Historical market data, future financial projections and assumptions made, required capital to be raised, future valuations and cash flows, projected growth rate, sales, and marketing plans, etc. are not tested and approved by experts. Today there are investment platforms which provide expert guidance to entrepreneurs regarding all these. They offer a periodic review for key indicators like growth, profitability, Liquidity, leverage, and activity and compare them with industry benchmarks.

d) Mismanaged data:

Once the deal is made with investors, investors would ask for documentations like intellectual property protection documents, non-disclosure agreements and various data regarding the company – employee data, resource data, etc. Mixing up of this data can even lead to termination of the deal. In today’s scenario, investors are also asking for data regarding the critical performance indicators of the start-ups on a weekly or monthly basis.

e) Difficulty in getting your lead investor:

Lead investor merely is your first investor. A leading investor is critical in various ways. He is the one who attracts further investments. So the size of the investment he makes is also essential. According to the figures provided by crowd funding platform, Seeders: Start-ups with 20% investment from lead investor succeeded 80% of time and those with 35% investment from lead investor succeeded always while those with 0% lead investor investment failed 75% of time. A leading investor should be business oriented in his venture and with good knowledge in the industry.

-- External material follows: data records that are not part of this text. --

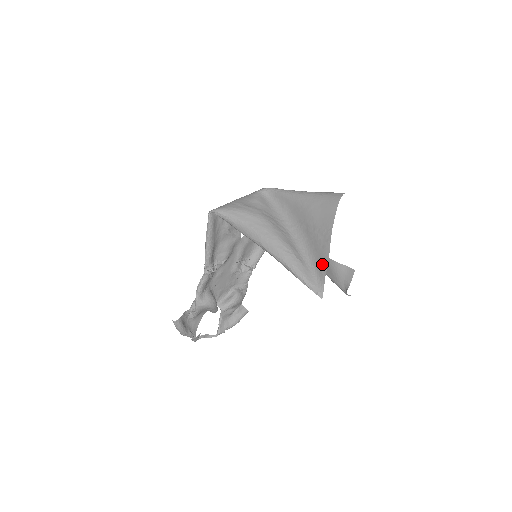
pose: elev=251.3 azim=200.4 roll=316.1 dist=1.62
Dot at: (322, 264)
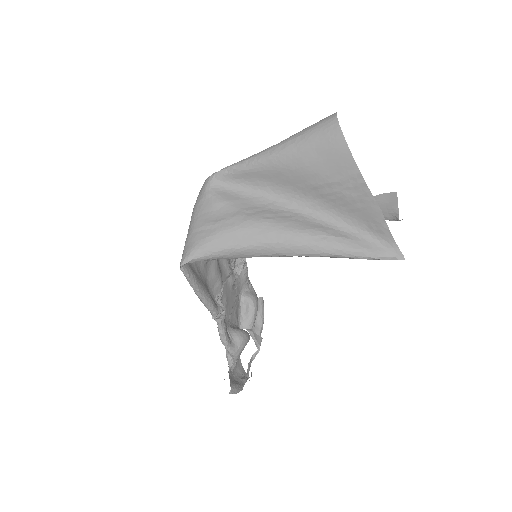
Dot at: (375, 222)
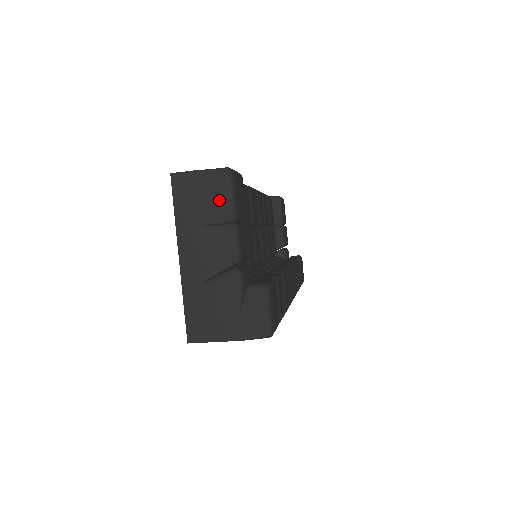
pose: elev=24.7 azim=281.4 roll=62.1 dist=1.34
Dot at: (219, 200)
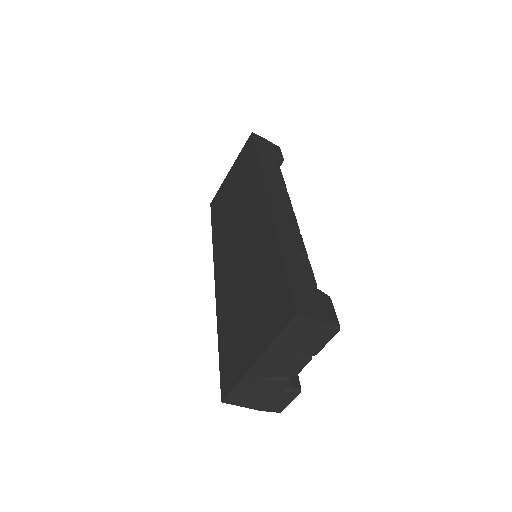
Dot at: (316, 343)
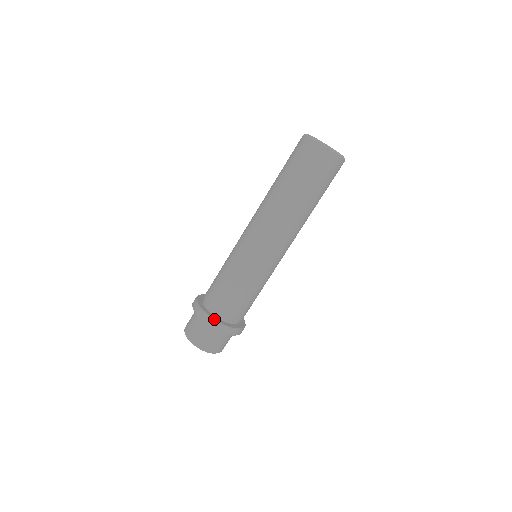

f) Building investor networks:

You cannot expect any unknown investor getting attracted by your pitch and starts pumping money for your start-up. Building relationships with investors is most important as investors would invest only if they find you trustworthy and capable. It’s not always about the idea, but it’s about the ability to execute. You should build relations with a network of investors through LinkedIn, networking workshops, crowd funding platforms, mentors etc before pitching your idea.

So the most important thing is to reduce the risks for investors. With proper measures to remove the risks of investment, Entrepreneurs would be able to instill confidence among the investors and attract more investments. With adequate understanding between investors and entrepreneurs, fundraising for start-ups can be made accessible and productive.